> [EXERCISE AIM] Reproduce each of the following lines verbatim, keeping every character, space, and line break intact.

------------------------------

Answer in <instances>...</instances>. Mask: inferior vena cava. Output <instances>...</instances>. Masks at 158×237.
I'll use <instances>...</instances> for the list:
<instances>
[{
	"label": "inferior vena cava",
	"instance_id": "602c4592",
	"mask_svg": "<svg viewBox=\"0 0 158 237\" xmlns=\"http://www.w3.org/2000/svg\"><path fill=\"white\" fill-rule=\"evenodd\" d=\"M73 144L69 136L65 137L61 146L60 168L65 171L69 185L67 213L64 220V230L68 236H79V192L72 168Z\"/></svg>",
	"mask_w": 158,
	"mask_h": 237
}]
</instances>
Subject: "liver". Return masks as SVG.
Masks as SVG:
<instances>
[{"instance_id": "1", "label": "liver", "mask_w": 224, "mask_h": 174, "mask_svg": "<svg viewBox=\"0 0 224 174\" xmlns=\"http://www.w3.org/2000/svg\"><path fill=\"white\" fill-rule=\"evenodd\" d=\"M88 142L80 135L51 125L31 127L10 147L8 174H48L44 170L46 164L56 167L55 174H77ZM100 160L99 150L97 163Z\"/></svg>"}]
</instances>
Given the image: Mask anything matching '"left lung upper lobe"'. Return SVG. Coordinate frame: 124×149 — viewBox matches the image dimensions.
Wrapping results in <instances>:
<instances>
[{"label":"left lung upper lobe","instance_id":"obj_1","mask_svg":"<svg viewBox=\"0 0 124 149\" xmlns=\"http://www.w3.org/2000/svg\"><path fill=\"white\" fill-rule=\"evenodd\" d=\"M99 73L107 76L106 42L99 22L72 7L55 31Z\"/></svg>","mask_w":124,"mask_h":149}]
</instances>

------------------------------

> [CORRECT OUTPUT]
Answer in <instances>...</instances>. Mask: inferior vena cava. Output <instances>...</instances>. Masks at 158×237.
I'll use <instances>...</instances> for the list:
<instances>
[{
	"label": "inferior vena cava",
	"instance_id": "602c4592",
	"mask_svg": "<svg viewBox=\"0 0 158 237\" xmlns=\"http://www.w3.org/2000/svg\"><path fill=\"white\" fill-rule=\"evenodd\" d=\"M73 144L69 136L65 137L61 146L60 168L65 171L69 185L67 213L64 220V230L68 236H79V192L72 168Z\"/></svg>",
	"mask_w": 158,
	"mask_h": 237
}]
</instances>
Subject: "liver". Return masks as SVG.
Masks as SVG:
<instances>
[{"instance_id": "1", "label": "liver", "mask_w": 224, "mask_h": 174, "mask_svg": "<svg viewBox=\"0 0 224 174\" xmlns=\"http://www.w3.org/2000/svg\"><path fill=\"white\" fill-rule=\"evenodd\" d=\"M88 142L80 135L51 125L31 127L10 147L8 174H48L44 170L46 164L56 167L55 174H77ZM100 160L99 150L97 163Z\"/></svg>"}]
</instances>
Given the image: Mask anything matching '"left lung upper lobe"'. Return SVG. Coordinate frame: 124×149 — viewBox matches the image dimensions.
Wrapping results in <instances>:
<instances>
[{"label":"left lung upper lobe","instance_id":"obj_1","mask_svg":"<svg viewBox=\"0 0 124 149\" xmlns=\"http://www.w3.org/2000/svg\"><path fill=\"white\" fill-rule=\"evenodd\" d=\"M99 73L107 76L106 42L99 22L72 7L55 31Z\"/></svg>","mask_w":124,"mask_h":149}]
</instances>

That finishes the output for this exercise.